Prior to working with ProSensus, there had been twelve formulations that failed to meet one or more of the other design goals. The successful formulation was developed in the second iteration of ProSensus’ formal optimization framework. It exhibited a cloud point of 36°C, Mn of ~3 kDa, and a significantly higher recovery than previous formulations that contained the same comonomers.

The ProSensus Approach

ProSensus' framework facilitates rapid product development in a simple 5-step framework:

  • Step 1: Develop and maintain good databases
  • Step 2: Build multivariate models using all available data that is relevant to the goal(s) at hand
  • Step 3: Design latent-variable DOE’s to augment the existing data
  • Step 4: Update the model with the new experiments from step 3
  • Step 5: Formulating new products

At the beginning of this project, data was available on 23 failed polymers. Putting this data into a tabular "database" format was easily done in a spreadsheet, with one row for each trial formulation and one column for each ingredient, reaction condition, and polymer property. Choice of units is important because it impacts the interpretability of the models.

Variables Units Selected Reasoning for Choice of Units
Reactants   Mol % of total reactants Batch sizes can vary
Solvents mL/mol of total reactants   Each solvent variable expresses the effect of that solvent and also the concentration of reagents  

The ingredient and reaction variables are not independent (e.g. reaction temperature is limited by the boiling point of the solvent used) but this is handled inherently by multivariate (latent variable) models.

For multivariate model building, ProSensus built a PLS model using the data (formulations, reaction conditions, polymer properties) from the 23 failed polymer experiments. This model brought together four chemistry types together such that they could be analyzed as one comprehensive data set, and the effect of each reactant and process condition could be quantified.

Formulating New Polymers

In the first iteration of model-based formulations (Step 3), four new sets of ingredients and reaction conditions were devised but the polymer formulations produced failed to meet all the objectives. Since the design goals were not yet met, the new data from the four new formulations was added to the "database" (Step 4) and the model was updated.

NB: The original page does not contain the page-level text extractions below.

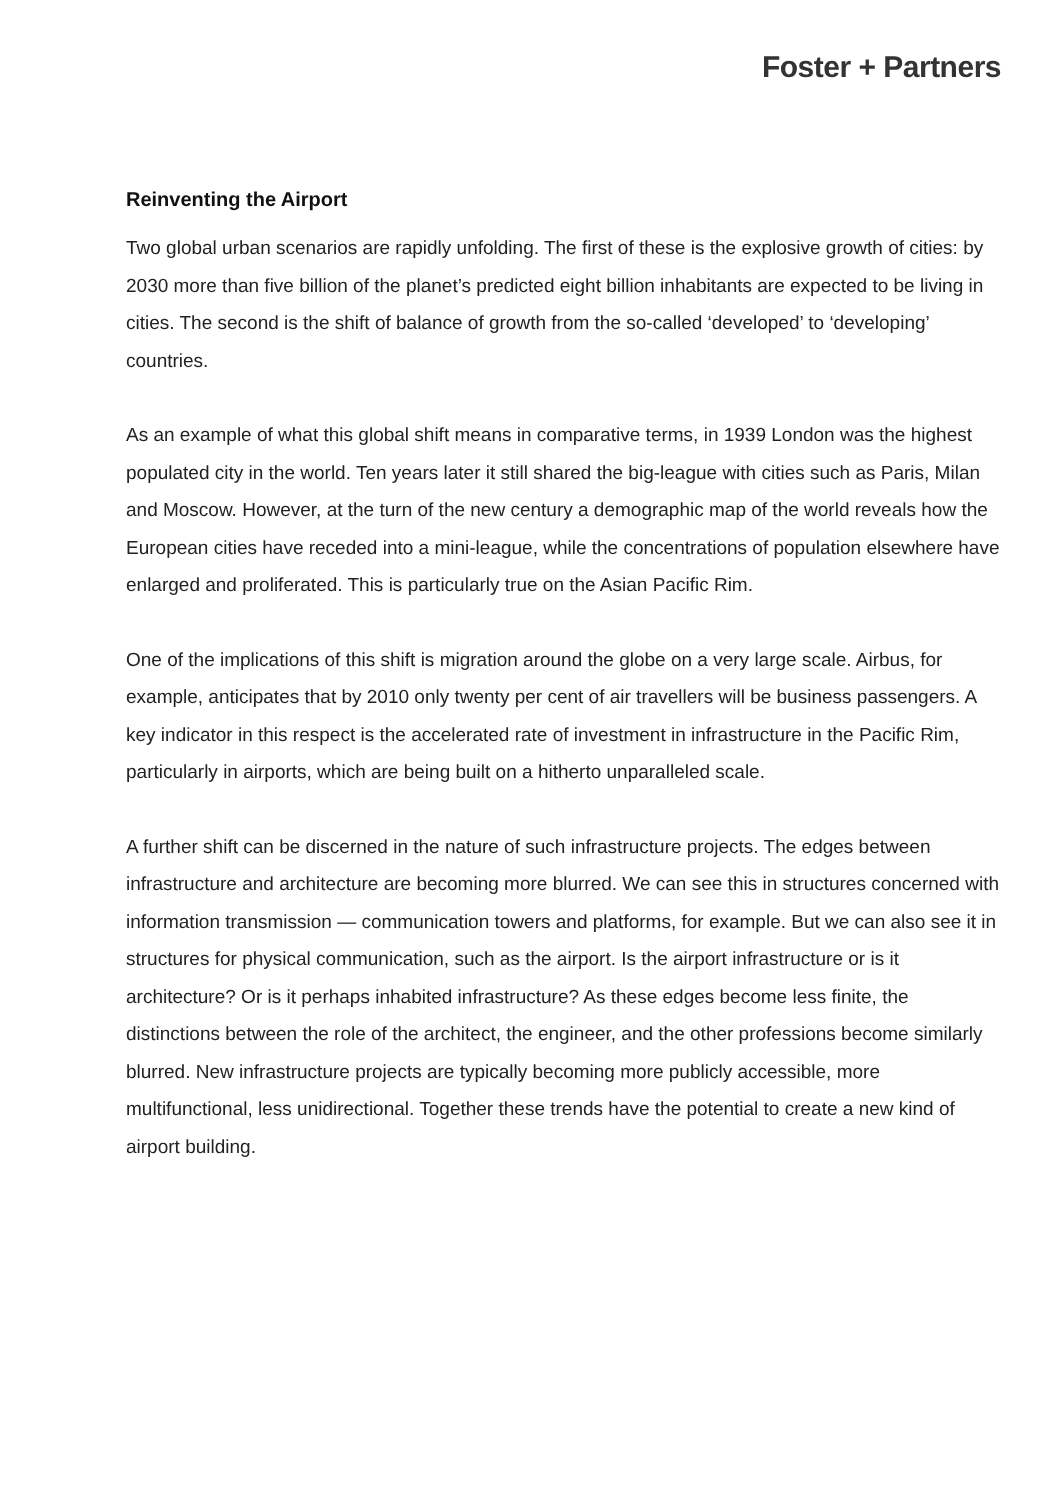Foster + Partners
Reinventing the Airport
Two global urban scenarios are rapidly unfolding. The first of these is the explosive growth of cities: by 2030 more than five billion of the planet’s predicted eight billion inhabitants are expected to be living in cities. The second is the shift of balance of growth from the so-called ‘developed’ to ‘developing’ countries.
As an example of what this global shift means in comparative terms, in 1939 London was the highest populated city in the world. Ten years later it still shared the big-league with cities such as Paris, Milan and Moscow. However, at the turn of the new century a demographic map of the world reveals how the European cities have receded into a mini-league, while the concentrations of population elsewhere have enlarged and proliferated. This is particularly true on the Asian Pacific Rim.
One of the implications of this shift is migration around the globe on a very large scale. Airbus, for example, anticipates that by 2010 only twenty per cent of air travellers will be business passengers. A key indicator in this respect is the accelerated rate of investment in infrastructure in the Pacific Rim, particularly in airports, which are being built on a hitherto unparalleled scale.
A further shift can be discerned in the nature of such infrastructure projects. The edges between infrastructure and architecture are becoming more blurred. We can see this in structures concerned with information transmission — communication towers and platforms, for example. But we can also see it in structures for physical communication, such as the airport. Is the airport infrastructure or is it architecture? Or is it perhaps inhabited infrastructure? As these edges become less finite, the distinctions between the role of the architect, the engineer, and the other professions become similarly blurred. New infrastructure projects are typically becoming more publicly accessible, more multifunctional, less unidirectional. Together these trends have the potential to create a new kind of airport building.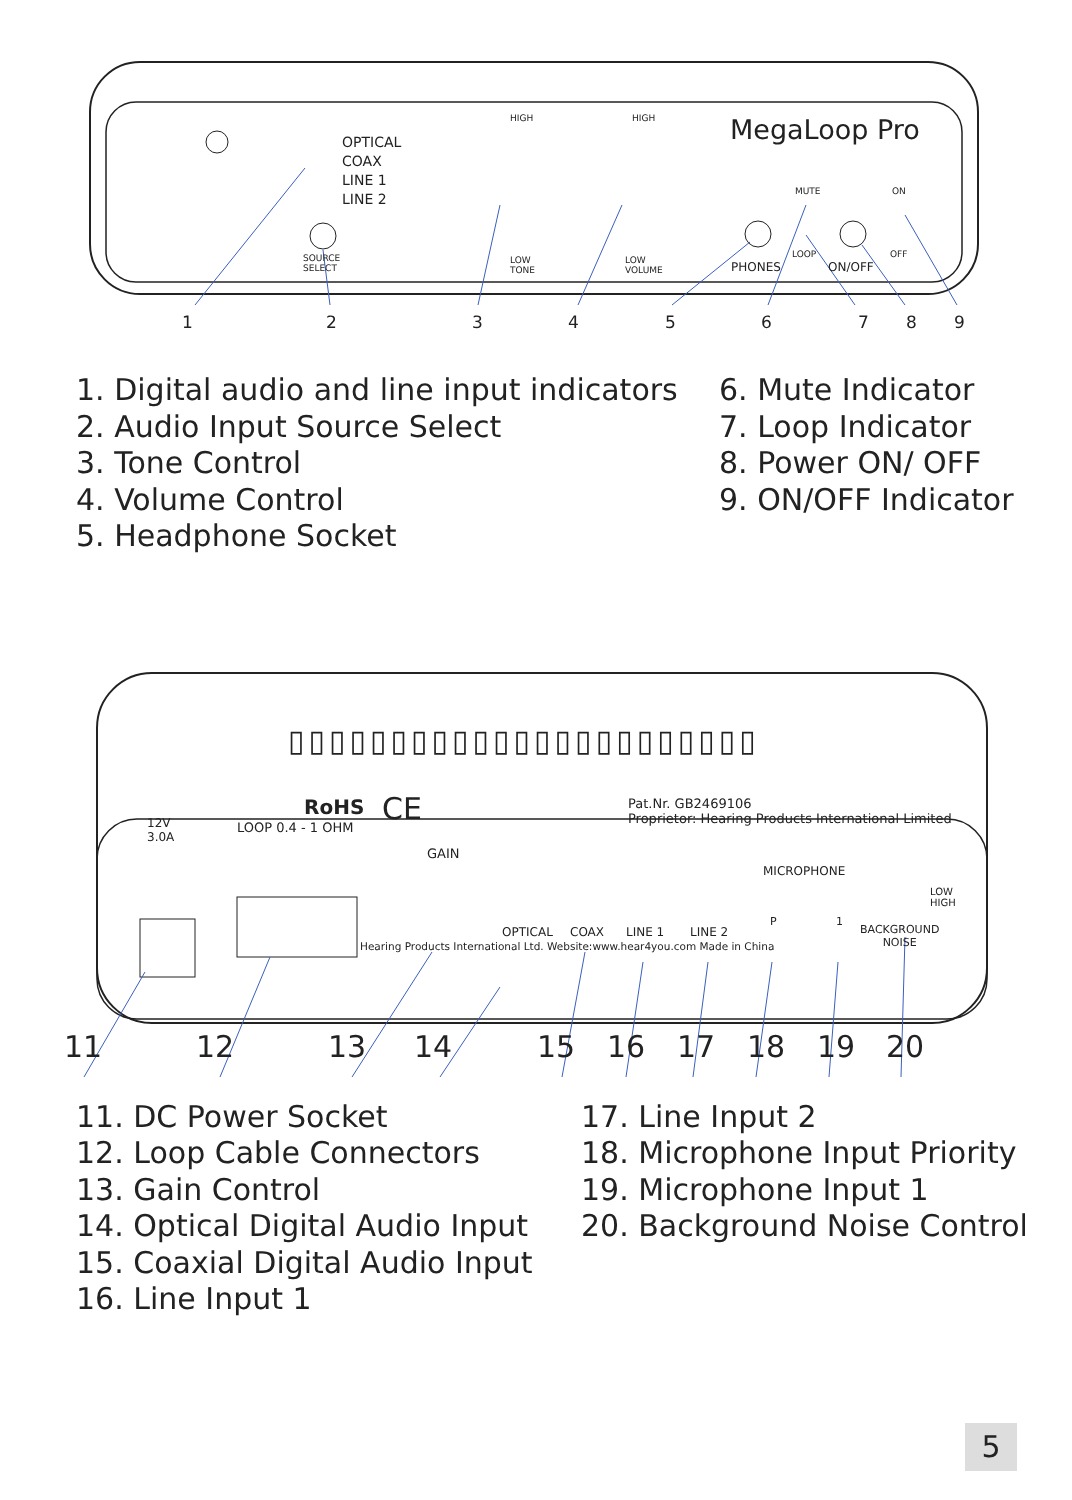MegaLoop Pro
OPTICAL
COAX
LINE 1
LINE 2
SOURCE
SELECT
HIGH
LOW
TONE
HIGH
LOW
VOLUME
MUTE ON
OFF
LOOP
PHONES ON/OFF
1 2 3 4 5 6 7 8 9
1. Digital audio and line input indicators
2. Audio Input Source Select
3. Tone Control
4. Volume Control
5. Headphone Socket
6. Mute Indicator
7. Loop Indicator
8. Power ON/ OFF
9. ON/OFF Indicator
▯▯▯▯▯▯▯▯▯▯▯▯▯▯▯▯▯▯▯▯▯▯▯
RoHS CE
LOOP 0.4 - 1 OHM
12V
3.0A
Pat.Nr. GB2469106
Proprietor: Hearing Products International Limited
GAIN
MICROPHONE
LOW
HIGH
OPTICAL COAX LINE 1 LINE 2
P 1
BACKGROUND
NOISE
Hearing Products International Ltd. Website:www.hear4you.com Made in China
11 12 13 14 15 16 17 18 19 20
11. DC Power Socket
12. Loop Cable Connectors
13. Gain Control
14. Optical Digital Audio Input
15. Coaxial Digital Audio Input
16. Line Input 1
17. Line Input 2
18. Microphone Input Priority
19. Microphone Input 1
20. Background Noise Control
5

As new data is added, the model becomes “smarter” because it gains “knowledge” of a wider design space or different combinations of ingredients and process conditions.

Formal Optimization

ProSensus’ formal optimization methods allow the definition of a target value and relative importance for each polymer property. The optimization methods allow bounds on the values of ingredient amounts, reaction conditions, and defined constraints. Deviations from the model plane are also allowed but extreme extrapolation is penalized. Therefore, new areas can be explored, but within reasonable bounds around the model space. This combination of defined target values, bounds and constraints used in optimization is a very powerful technique for formulating new products quickly.

In the second iteration, ProSensus’ formal optimization methods were used (Step 5) and produced a promising formulation.

SmartPolymers ScorePlot

Shown at left is a visual indication (score plot) that this formulation was promising: rather than being located near other points of the same chemistry type, it is located near the cluster of NIPAM-only polymers, which naturally have a cloud point in the desired range, a high Mn, and good recovery.

This formulation was synthesized and tested in the lab and it exhibited a cloud point of 36 °C, Mn of nearly 3 kDa, and a significantly higher recovery than previous formulations that contained the same comonomers. In short, a multivariate model-based approach succeeded in formulating a successful polymer formulation that had met all the design goals in two iterations only where 23 trial-and-error experiments based on a literature survey had previously failed.




Full details of this work are available in: M. Tzoc Torres, E. Nichols, J.F. MacGregor, T. Hoare, "Designing multi-responsive polymers using latent variable methods", Polymer, 55, 2014.